Police arrested an 18-year-old Benjamin Franklin High School student and two 13-year-old Waring School students for their alleged roles in the attack, which occurred shortly after 4:30 p.m. Monday at 17th and Spring Garden Streets. At that time, the Masterman students were shooting video for their skit.
A police spokeswoman yesterday could not confirm the Masterman students' account that stolen sneakers were behind the attack.
District spokesman Fernando Gallard said it appeared the assaults were the result of a case of mistaken identity.
The youths pointed at the Masterman students and asked one another, "Is that him? Is that him?" Gallard said, and then they began punching three of the students.
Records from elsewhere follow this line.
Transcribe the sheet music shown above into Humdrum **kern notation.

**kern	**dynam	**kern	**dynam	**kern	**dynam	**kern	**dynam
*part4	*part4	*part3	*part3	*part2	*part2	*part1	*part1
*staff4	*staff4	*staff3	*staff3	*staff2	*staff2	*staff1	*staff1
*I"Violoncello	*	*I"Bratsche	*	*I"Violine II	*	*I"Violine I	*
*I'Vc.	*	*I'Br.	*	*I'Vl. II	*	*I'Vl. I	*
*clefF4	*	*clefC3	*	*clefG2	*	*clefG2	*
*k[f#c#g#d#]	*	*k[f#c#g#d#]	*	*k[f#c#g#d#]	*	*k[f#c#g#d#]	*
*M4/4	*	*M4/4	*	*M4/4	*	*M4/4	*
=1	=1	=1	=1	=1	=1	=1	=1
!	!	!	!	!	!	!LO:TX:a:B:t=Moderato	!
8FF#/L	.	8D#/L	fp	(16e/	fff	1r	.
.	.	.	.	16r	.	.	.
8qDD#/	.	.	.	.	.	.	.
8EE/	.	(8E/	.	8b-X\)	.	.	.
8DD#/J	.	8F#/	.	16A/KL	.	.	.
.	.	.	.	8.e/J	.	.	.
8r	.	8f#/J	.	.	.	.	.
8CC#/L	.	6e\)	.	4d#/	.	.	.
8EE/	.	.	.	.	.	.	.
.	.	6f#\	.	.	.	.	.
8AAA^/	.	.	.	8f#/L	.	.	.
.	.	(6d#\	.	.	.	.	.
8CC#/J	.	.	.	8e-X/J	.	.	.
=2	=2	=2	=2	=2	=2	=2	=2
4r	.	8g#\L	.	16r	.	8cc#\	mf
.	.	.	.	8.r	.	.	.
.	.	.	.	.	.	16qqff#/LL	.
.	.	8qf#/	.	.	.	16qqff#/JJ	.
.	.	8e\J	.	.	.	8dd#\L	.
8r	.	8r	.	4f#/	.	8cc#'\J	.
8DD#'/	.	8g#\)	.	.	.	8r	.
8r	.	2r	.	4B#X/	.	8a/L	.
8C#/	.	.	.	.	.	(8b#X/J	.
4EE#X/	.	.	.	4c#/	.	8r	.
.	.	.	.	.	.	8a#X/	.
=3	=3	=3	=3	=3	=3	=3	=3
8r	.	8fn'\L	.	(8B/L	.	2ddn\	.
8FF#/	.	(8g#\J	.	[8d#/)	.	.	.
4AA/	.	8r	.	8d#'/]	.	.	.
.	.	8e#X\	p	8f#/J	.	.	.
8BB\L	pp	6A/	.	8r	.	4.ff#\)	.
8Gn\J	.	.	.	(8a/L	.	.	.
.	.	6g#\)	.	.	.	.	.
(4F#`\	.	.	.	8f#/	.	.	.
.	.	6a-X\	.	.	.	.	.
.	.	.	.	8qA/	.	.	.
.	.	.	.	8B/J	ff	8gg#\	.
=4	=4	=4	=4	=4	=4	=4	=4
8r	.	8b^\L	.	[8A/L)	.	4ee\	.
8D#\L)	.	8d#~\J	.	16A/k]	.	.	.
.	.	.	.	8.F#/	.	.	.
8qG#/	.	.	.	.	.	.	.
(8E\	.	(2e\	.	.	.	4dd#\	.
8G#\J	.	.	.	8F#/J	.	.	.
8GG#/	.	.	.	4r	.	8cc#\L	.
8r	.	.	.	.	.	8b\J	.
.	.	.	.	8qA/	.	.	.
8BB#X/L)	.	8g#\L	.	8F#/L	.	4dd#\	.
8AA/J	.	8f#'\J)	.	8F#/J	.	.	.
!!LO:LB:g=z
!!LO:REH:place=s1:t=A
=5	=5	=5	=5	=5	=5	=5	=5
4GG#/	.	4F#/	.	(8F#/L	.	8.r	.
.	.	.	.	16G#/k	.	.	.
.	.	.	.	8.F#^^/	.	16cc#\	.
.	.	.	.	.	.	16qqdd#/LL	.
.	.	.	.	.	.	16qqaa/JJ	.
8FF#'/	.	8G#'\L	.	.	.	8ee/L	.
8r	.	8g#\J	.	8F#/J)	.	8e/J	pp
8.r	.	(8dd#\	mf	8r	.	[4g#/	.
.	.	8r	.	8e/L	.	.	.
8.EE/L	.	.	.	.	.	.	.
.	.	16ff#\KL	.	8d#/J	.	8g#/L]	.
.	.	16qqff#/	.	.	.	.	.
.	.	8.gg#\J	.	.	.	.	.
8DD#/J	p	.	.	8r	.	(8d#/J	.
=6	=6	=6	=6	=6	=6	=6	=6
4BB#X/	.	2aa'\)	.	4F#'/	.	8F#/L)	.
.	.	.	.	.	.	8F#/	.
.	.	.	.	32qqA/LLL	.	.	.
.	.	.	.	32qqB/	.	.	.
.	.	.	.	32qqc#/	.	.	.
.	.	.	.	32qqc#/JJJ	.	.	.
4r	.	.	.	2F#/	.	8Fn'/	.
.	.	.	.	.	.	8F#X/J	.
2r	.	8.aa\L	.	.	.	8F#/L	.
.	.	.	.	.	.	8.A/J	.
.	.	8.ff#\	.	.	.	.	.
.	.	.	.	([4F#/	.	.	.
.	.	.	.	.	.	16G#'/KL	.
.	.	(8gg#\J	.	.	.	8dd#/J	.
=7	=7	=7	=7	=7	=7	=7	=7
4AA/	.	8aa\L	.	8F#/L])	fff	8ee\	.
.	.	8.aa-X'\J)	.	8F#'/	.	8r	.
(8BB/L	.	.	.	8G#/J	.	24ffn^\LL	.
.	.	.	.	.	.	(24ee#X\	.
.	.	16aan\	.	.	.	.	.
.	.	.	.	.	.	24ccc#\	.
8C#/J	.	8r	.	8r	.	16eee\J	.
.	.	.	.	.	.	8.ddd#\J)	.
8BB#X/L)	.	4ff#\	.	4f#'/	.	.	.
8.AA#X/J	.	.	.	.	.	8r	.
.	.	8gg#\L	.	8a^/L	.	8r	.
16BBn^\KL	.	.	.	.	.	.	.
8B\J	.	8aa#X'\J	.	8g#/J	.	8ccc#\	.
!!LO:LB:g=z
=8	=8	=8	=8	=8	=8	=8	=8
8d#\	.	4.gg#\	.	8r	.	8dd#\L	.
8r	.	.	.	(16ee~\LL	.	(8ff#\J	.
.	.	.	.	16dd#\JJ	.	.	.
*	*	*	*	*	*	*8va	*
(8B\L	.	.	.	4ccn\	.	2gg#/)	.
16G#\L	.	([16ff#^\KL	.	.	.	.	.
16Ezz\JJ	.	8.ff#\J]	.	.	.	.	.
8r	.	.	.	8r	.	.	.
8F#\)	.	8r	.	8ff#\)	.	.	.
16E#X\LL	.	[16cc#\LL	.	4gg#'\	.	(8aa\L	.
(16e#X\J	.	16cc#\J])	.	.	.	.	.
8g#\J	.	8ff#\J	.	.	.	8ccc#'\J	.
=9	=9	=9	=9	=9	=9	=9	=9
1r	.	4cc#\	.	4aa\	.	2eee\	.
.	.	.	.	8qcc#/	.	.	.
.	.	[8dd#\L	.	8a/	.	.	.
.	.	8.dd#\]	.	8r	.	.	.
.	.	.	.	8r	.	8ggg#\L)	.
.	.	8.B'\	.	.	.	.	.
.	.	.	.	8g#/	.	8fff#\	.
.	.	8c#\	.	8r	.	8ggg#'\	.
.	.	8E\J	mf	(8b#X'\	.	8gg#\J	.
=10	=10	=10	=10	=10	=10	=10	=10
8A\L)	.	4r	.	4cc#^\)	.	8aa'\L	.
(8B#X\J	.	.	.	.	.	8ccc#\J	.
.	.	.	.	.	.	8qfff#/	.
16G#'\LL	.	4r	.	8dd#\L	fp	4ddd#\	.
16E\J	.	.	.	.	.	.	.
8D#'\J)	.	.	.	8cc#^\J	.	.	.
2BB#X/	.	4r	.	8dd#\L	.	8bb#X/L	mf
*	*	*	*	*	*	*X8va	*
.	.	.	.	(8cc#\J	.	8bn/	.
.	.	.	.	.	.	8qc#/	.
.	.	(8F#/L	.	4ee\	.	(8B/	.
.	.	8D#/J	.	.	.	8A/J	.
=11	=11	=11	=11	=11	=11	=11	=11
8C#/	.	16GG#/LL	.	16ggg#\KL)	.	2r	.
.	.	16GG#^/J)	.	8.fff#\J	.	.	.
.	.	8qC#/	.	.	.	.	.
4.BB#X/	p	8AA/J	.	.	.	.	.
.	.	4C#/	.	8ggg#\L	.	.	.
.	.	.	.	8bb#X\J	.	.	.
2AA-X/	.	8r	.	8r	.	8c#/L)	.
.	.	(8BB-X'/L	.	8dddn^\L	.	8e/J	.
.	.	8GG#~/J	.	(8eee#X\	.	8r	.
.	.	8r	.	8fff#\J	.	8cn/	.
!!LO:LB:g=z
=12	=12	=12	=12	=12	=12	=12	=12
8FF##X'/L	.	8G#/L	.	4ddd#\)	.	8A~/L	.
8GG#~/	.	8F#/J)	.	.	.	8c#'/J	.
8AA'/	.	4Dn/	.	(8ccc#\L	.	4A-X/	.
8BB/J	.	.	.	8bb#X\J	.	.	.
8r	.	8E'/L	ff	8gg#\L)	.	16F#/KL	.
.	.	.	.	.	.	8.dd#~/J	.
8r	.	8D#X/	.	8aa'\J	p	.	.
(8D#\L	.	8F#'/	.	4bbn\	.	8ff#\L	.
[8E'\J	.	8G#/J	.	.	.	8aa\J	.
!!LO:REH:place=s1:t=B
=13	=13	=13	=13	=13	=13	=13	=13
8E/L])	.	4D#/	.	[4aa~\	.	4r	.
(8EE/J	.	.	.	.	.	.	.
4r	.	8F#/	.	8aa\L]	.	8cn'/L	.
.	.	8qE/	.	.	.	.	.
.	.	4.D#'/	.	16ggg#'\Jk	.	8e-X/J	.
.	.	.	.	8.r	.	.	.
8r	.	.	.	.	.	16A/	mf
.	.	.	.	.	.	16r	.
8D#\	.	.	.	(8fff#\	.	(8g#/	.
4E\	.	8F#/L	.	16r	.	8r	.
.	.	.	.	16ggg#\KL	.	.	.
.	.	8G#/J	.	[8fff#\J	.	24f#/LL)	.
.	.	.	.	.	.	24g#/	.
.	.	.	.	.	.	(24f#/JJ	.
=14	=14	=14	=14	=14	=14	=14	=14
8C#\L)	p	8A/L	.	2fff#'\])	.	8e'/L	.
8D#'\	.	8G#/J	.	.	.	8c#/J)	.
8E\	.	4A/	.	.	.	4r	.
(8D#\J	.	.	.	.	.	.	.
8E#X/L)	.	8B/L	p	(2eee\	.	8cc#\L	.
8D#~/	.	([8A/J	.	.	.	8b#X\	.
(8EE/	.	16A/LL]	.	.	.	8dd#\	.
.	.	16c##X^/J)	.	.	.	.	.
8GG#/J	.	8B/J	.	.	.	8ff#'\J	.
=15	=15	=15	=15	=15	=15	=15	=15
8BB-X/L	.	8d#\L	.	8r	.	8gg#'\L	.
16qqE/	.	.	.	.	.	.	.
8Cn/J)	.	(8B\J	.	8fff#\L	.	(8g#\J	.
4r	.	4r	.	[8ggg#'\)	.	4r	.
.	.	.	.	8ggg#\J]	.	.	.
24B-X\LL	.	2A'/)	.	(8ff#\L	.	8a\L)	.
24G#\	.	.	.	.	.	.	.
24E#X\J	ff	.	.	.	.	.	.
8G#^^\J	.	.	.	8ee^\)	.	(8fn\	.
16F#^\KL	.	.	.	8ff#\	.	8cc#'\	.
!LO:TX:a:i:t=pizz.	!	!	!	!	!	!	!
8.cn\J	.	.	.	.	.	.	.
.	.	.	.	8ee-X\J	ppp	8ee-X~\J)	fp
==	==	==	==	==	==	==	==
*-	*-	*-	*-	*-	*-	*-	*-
"They seemed to be looking for someone," Gallard said, "and when they didn't find him, picked a fight anyway."
Officials declined to identify the students who were beaten or to release the names of other members of the extra-curricular club who witnessed the attack.
Masterman's academic program spans fifth through 12th grades and draws its 1,200 students from throughout the city. The high school program was ranked 53d in the nation by U.S. News and World Report in its December story on the nation's top 100 public high schools.
Additional police officers and members of the Philadelphia Anti-Drug, Anti-Violence Network were posted outside the building at arrival and dismissal yesterday.
"I never thought I would see this here," said Gwen Enoch of Northeast Philadelphia, who was parked outside the school as usual, waiting to pick up her 11-year-old granddaughter.
"This concerns me," said Rick Meketon of East Mount Airy, who was waiting for his daughter Miranda, 12, and a few other students who are part of their carpool from Northwest Philadelphia. "Most of these kids are not necessarily street-wise. This is an urban school, but these are not necessarily urban kids."
The school at 17th and Spring Garden Street is across the street from the Community College of Philadelphia and only a few blocks from the Spring Garden subway stop at Broad Street.
Assistant principal Mary Ann Tancredi said students from several other nearby schools congregate at Broad and Spring Garden to catch a bus or the subway.
"It is a kind of hub there," she said.
Tancredi said many parents had called the school yesterday to express concern about the attacks.
She said students were sent home with a letter from Principal Marjorie G. Neff explaining the facts and recommending steps to keep students safe.
Parents were urged to make sure that students not involved in after-school activities were picked up at dismissal and that students staying after school were picked up at designated times.
In the letter, Neff said, "Families who are picking up students from play practice or athletics should reach out to families relying on public transportation."